BEGIN Selected extract

Features

cm_agent

cm_agent is a database management component deployed on each database host. It is used to start, stop, and monitor database instance processes.

The main functions are as follows:

It starts and stops the instance processes deployed on the local host when the database instance is started or stopped.
It monitors the instance status on the local host and sends the status to the CM server.
It runs the commands delivered by the CM server after arbitration.

Command description:

Common options:
- -V, --version
  Prints the cm_agent version information and exits.
- -?, -h,--help
  Displays help information about cm_agent command parameters and exits.
Locations where the log information is recorded:
- 0
  Recorded in specified log files.
- 1
  Recorded in the syslog file.
- 2
  Recorded in specified log files.
- 3
  Empty file, that is, no log information is recorded.
Startup modes:
- normal
  Startup in normal mode.
- abnormal
  Startup in abnormal mode.

cm_server

cm_server is a component used for managing database instances and arbitrating instances. The main functions are as follows:

Receives the status of each database instance from cm_agent on each node.
Allows you to query the overall status of the database instances.
Monitors instance status changes and delivers arbitration commands.

Command description:

Common options:
- -V, --version
  Prints the cm_server version information and exits.
- -?, -h,--help
  Displays help information about cm_server command parameters and exits.
Locations where the log information is recorded:
- 0
  Recorded in specified log files.
- 1
  Recorded in the syslog file.
- 2
  Recorded in specified log files.
- 3
  Empty file, that is, no log information is recorded.

Custom Resource

Currently, CM can monitor stateless resources. That is, each resource instance has the same role and does not distinguish between primary and standby resources, or resources can perform primary/standby quorum by themselves. CM provides the following functions:

Resource configuration
The resource configuration file cm_resource.json contains attributes of all custom resources. You can run the cm_ctl res command to modify the configuration file. The modification does not take effect dynamically. After modifying the configuration file, restart the CM for the modification to take effect.
Client
The CM provides a client dynamic library for resource integration and provides the cluster status query, status change notification, and cluster lock capabilities.
Automatic startup and stop
A script must be provided for starting/stopping and detecting resources. The script path must be configured in the resource configuration file.

END Selected extract

# What is expected
Continue the CM features text from where it stops.

BEGIN Information given

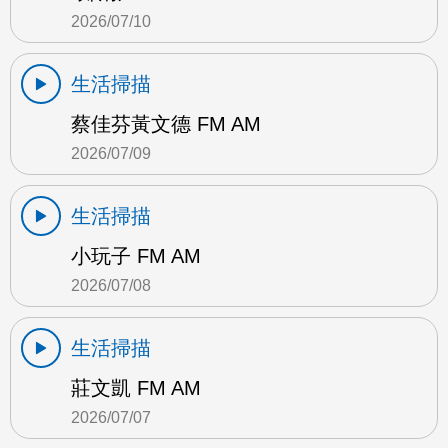
2026/07/10
生活掃描
蔡佳芬黃文德 FM AM
2026/07/09
生活掃描
小玩子 FM AM
2026/07/08
生活掃描
莊文凱 FM AM
2026/07/07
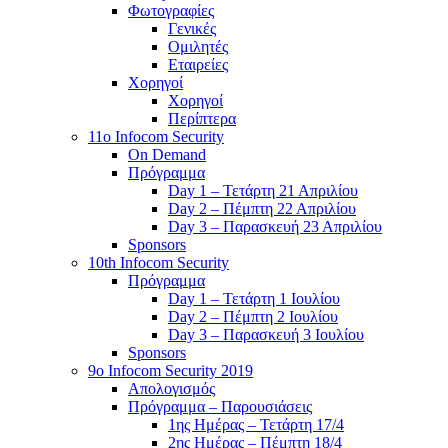
Φωτογραφίες
Γενικές
Ομιλητές
Εταιρείες
Χορηγοί
Χορηγοί
Περίπτερα
11o Infocom Security
On Demand
Πρόγραμμα
Day 1 – Τετάρτη 21 Απριλίου
Day 2 – Πέμπτη 22 Απριλίου
Day 3 – Παρασκευή 23 Απριλίου
Sponsors
10th Infocom Security
Πρόγραμμα
Day 1 – Τετάρτη 1 Ιουλίου
Day 2 – Πέμπτη 2 Ιουλίου
Day 3 – Παρασκευή 3 Ιουλίου
Sponsors
9ο Infocom Security 2019
Απολογισμός
Πρόγραμμα – Παρουσιάσεις
1ης Ημέρας – Τετάρτη 17/4
2ης Ημέρας – Πέμπτη 18/4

END Information given

# Result of the exercise
Manual startup and stop
You can run the cm_ctl start/stop -n -I command to start or stop resource instances. For details, see cm_ctl.

Custom resource status

Custom resources can be in the online, offline, deleted or unknown state. You can run the cm_ctl command to query the state.

Configuration Method

After customized resources are installed, you need to configure the following files to use the customized resource monitoring function:

Resource script.
It is used to start or stop a resource and check the resource status. An example is as follows:

#!/bin/bash
#set -ex   #Uncomment this line to help debug the script.
#Resource name
resName=sharding
#Resource binpath
shardingPath=/home/test/home/apache-shardingsphere-5.1.1-shardingsphere-proxy-bin/bin
#Command keyword used to filter resource instances
cmdKey=org.apache.shardingsphere.proxy.Bootstrap
#File that records the time when the stopped resource is detected for the first time
phony_dead_time_file=.sharding_phony_dead_time
#Maximum stopping time, in seconds
PHONY_MAX_TIME=20

function exec_start
{
  #Command for starting resources
  sh ${shardingPath}/start.sh; exit $?
}

function exec_stop
{
  #Command for stopping resources
  sh ${shardingPath}/stop.sh; exit $?
}

function exec_check
{
  #Query the PID of a resource instance.
  pid=`ps x | grep "$cmdKey" | grep -v grep | awk '{print $1}'`
  if [ "${pid}" == "" ]; then
    echo "$resName is not running."
    exit 1
  fi
  #Query the status of the resource instance process.
  state=`cat /proc/$pid/status | grep "State" | awk '{print $2}'`
  if [ "$state" == "T" ]; then
    #Detect and handle stopped resources.
    if [ ! -f $phony_dead_time_file ]; then
      touch ./${phony_dead_time_file}
      echo "export firstphonytime=''" > ./${phony_dead_time_file}
    fi
    source ./$phony_dead_time_file;
    curtime=$(date +%s);
    if [ "$firstphonytime" == "" ]; then
      #If a stopped resource is detected for the first time, the timestamp is written into the stopping time storage file.
      #firstphonytime is the name of the variable used to store the stopping time of the current resource instance.
      #If the current node has multiple customized resource instances, set this parameter to different names.
      echo "export firstphonytime=$curtime" > ./$phony_dead_time_file;
      exit 0;
    fi
    dead_time=$(( $curtime - $firstphonytime ));
    #If the stopping time is greater than or equal to the maximum stopping time set by the user, the resource instance is killed immediately. Otherwise, the resource instance exits normally.
    if [ $dead_time -ge $PHONY_MAX_TIME ]; then
      echo "$resName is detected in a state of phony dead(T) and will be forcibly killed!"
      kill -9 $pid
      rm ./${phony_dead_time_file} -f
      sh ${shardingPath}/start.sh; exit $?
    else
      exit 0
    fi
  elif [ "$state" == "S" ]; then
    #The system is not stopped. After the environment is cleared, the system exits normally.
    rm ./${phony_dead_time_file} -f
    exit 0
  fi
}

#The following APIs are fixed and do not need to be modified. They correspond to the preceding three functions and must be implemented.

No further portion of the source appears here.